The plain truth: Cooke could sing like no other man before or since

  • We Say...

    1963, Miami, Florida — below the Mason Dixon line. Jim Crow was still law, Martin Luther King was just about to march on Washington, and the bluntly named Chitlin Circuit (the collection of clubs where black artists played and sang for black audiences) was still in full operation. Sam Cooke had been a star for most of his life by the time of this now-legendary gig at the Harlem Square Club. At 32, the singer already had a best-selling Greatest Hits album, and had entranced legions of church-goers as a certified gospel sex symbol through the fifties (including a very young Aretha Franklin, who has always admitted her melismatic signing style was a straight-up tribute to her friend's liquid vocals). Cooke had been working his audience members, especially those of the female persuasion, into bosom-heaving frenzies for years — and not just because of his movie-star good looks. The plain truth: Cooke could sing like no other man before or since.

    This live recording shows off all of Cooke's gifts. "It's All Right," is the gospel classic "Touch the Hem of His Garment" (which, not coincidentally, Cooke had already made into a hit with the Soul Stirrers), secularized. Except instead of praying to Jesus for mercy, Cooke advises each man in the audience to "shake and wake" his woman up when he comes home at night, wait until she "wipes all the sleep from her eyes," and tell her "Believe me baby, it's all right." A perfect lullaby.

    Songs such as "Cupid" or "Twistin' the Night Away" may sound retro now, even corny at times, especially to ears used to the tough funk of James Brown or George Clinton. But that's because it's almost impossible, in our current Yes We Did era, to imagine what it must have been like back then for a soul singer whose rough edges were so easy to smooth. Cooke could charm with such ease, it would have been a piece of cake for him to go the Sammy Davis route. But he didn't. And JB and Dr. Funkenstein, not to mention Prince and (early, fantastic) Michael Jackson, wouldn't have been the same if he had. Live At the Harlem Square Club does have a bit of a preserved-in-amber quality. That's not the record's fault, however. By 1964, Cooke was dead, shot to death in a motel under circumstances that were never clear (his last masterpiece, the introspective, heartbreaking, "A Change is Gonna Come," was not released until after his death). It's wonderful to be able to hear his voice here, so relaxed and true, and with the audience he knew and loved the best. As Cooke tells the ladies in the crowd, and they ecstatically croon back, "I think of you every morning, and dream of you every night."

  • They Say...

    Not only is this one of the greatest live soul albums ever released, it also reveals a rougher, rawer, and more immediate side to Sam Cooke that his singles only hinted at, good as they were. Working with a merged band that included guitarist Cliff White and drummer Albert "June" Gardner from Cooke's regular touring outfit and saxophonist King Curtis and his band, Cooke brings a gospel fervor to these whirlwind versions, which are fiery, emotionally direct, and hit with uncommon power.
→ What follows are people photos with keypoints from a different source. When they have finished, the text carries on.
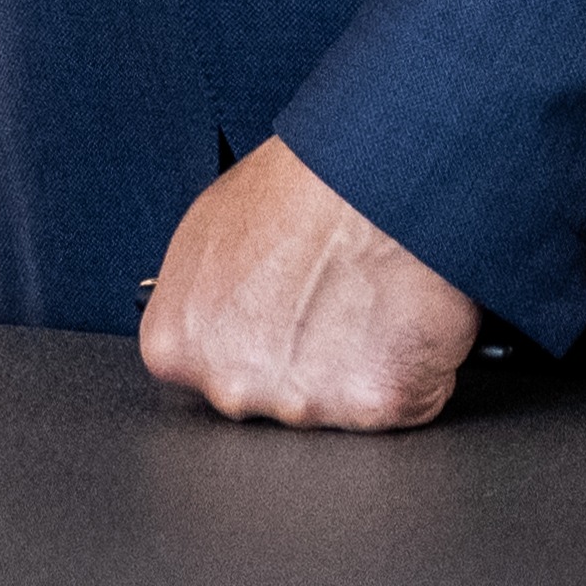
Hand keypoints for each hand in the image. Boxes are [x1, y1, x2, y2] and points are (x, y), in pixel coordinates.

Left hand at [136, 139, 479, 430]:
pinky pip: (398, 402)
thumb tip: (205, 316)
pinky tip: (399, 318)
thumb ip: (195, 297)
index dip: (249, 341)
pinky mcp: (376, 406)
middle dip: (298, 361)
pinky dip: (409, 368)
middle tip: (324, 302)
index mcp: (176, 344)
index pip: (207, 372)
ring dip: (355, 366)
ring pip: (334, 406)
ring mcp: (304, 402)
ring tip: (364, 298)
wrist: (377, 178)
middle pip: (268, 396)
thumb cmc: (298, 187)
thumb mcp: (206, 231)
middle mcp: (230, 384)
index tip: (272, 315)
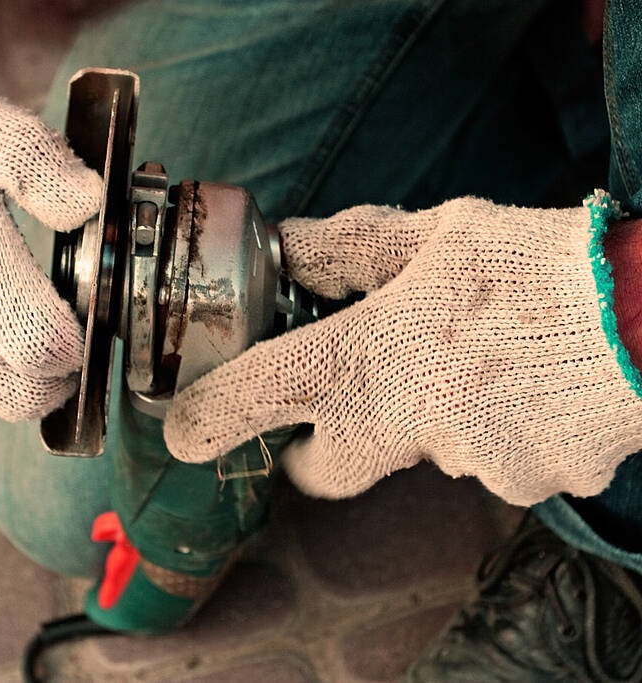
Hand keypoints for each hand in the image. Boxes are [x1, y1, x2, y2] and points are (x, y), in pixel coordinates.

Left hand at [164, 193, 641, 505]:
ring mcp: (469, 462)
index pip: (259, 397)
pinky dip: (494, 432)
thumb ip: (347, 249)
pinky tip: (525, 386)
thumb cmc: (541, 263)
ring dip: (430, 420)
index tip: (186, 433)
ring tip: (480, 363)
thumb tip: (286, 248)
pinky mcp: (527, 484)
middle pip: (324, 472)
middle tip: (334, 414)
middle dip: (315, 454)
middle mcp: (407, 424)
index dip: (208, 421)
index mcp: (369, 356)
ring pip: (419, 456)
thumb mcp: (435, 234)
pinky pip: (492, 464)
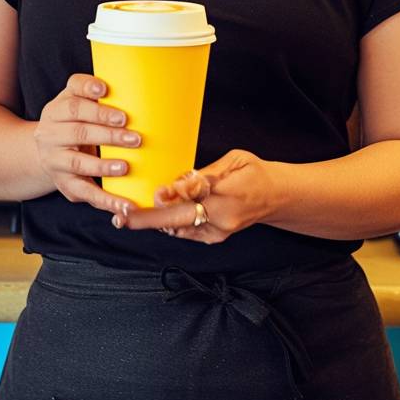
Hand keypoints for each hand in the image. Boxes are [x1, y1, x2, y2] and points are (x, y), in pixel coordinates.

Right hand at [34, 73, 140, 221]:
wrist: (44, 152)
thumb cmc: (72, 121)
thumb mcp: (74, 102)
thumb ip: (92, 93)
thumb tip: (122, 88)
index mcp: (56, 110)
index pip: (72, 102)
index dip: (88, 96)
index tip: (105, 93)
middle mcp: (51, 134)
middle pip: (79, 132)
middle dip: (107, 134)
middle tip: (134, 136)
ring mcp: (55, 161)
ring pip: (79, 164)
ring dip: (103, 166)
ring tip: (125, 167)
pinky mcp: (65, 184)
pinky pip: (87, 193)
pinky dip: (107, 201)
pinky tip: (125, 205)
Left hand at [115, 149, 274, 243]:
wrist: (276, 197)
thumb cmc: (254, 172)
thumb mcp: (234, 161)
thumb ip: (204, 175)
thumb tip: (176, 184)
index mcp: (229, 194)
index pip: (196, 196)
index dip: (174, 195)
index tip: (157, 193)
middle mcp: (222, 219)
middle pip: (180, 220)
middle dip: (148, 219)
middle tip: (122, 218)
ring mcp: (218, 232)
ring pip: (178, 228)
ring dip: (153, 223)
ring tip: (127, 217)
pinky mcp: (215, 238)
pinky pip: (185, 231)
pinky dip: (168, 224)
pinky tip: (152, 217)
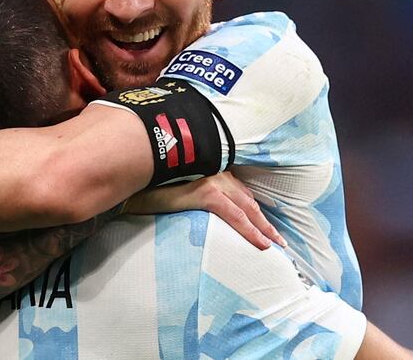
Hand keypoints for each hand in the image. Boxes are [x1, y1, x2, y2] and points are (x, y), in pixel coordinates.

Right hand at [124, 173, 285, 249]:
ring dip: (263, 227)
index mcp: (210, 169)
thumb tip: (195, 208)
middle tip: (279, 240)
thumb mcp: (173, 187)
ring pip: (246, 208)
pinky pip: (235, 215)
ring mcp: (212, 180)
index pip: (238, 191)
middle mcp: (215, 171)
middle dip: (264, 221)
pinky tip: (262, 243)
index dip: (252, 210)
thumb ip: (188, 193)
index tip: (263, 224)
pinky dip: (251, 230)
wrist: (133, 180)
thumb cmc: (149, 186)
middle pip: (247, 200)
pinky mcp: (206, 193)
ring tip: (275, 244)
Every track burns with an insistent, urgent feel, and although Cooke practically defines melisma on his single releases, here he reaches past that into deeper territory that finds him almost literally shoving and pushing each song forward with shouts, asides, and spoken interactions with the audience, which becomes as much a part of this set as any bandmember. "Chain Gang" is stripped down to a raw nerve, "Twistin' the Night Away" explodes out of the gate like a runaway rocket, and Curtis' sax breaks on "Somebody Have Mercy" make it sound like the saxophone was invented for this one song alone. Throughout Cooke's voice is a raspy laser that makes it obvious what Rod Stewart picked up from this recording, and it is impossible not to hear Cooke's voice looming behind Stewart's once you've heard this amazing live set. Although recorded January 12, 1963, at the Harlem Square Club in Miami in 1963, RCA didn't release it as an album until 1985. The set was remixed from the original first generation three-track tape for 2000's The Man Who Invented Soul box, and while the music (and Cooke's vocals in particular) sounded much cleaner, much of the crowd noise from the 1985 mixes was toned down, robbing the recording of some of its claustrophobic, frenzied power. The mix used here seems to more or less split the difference, but the crucial key is and was always Cooke's vocals, and while he was a marvelously smooth, versatile, and urbane singer on his official pop recordings, here he explodes into one of the finest sets of raw secular gospel ever captured on tape. It is essential listening in any version.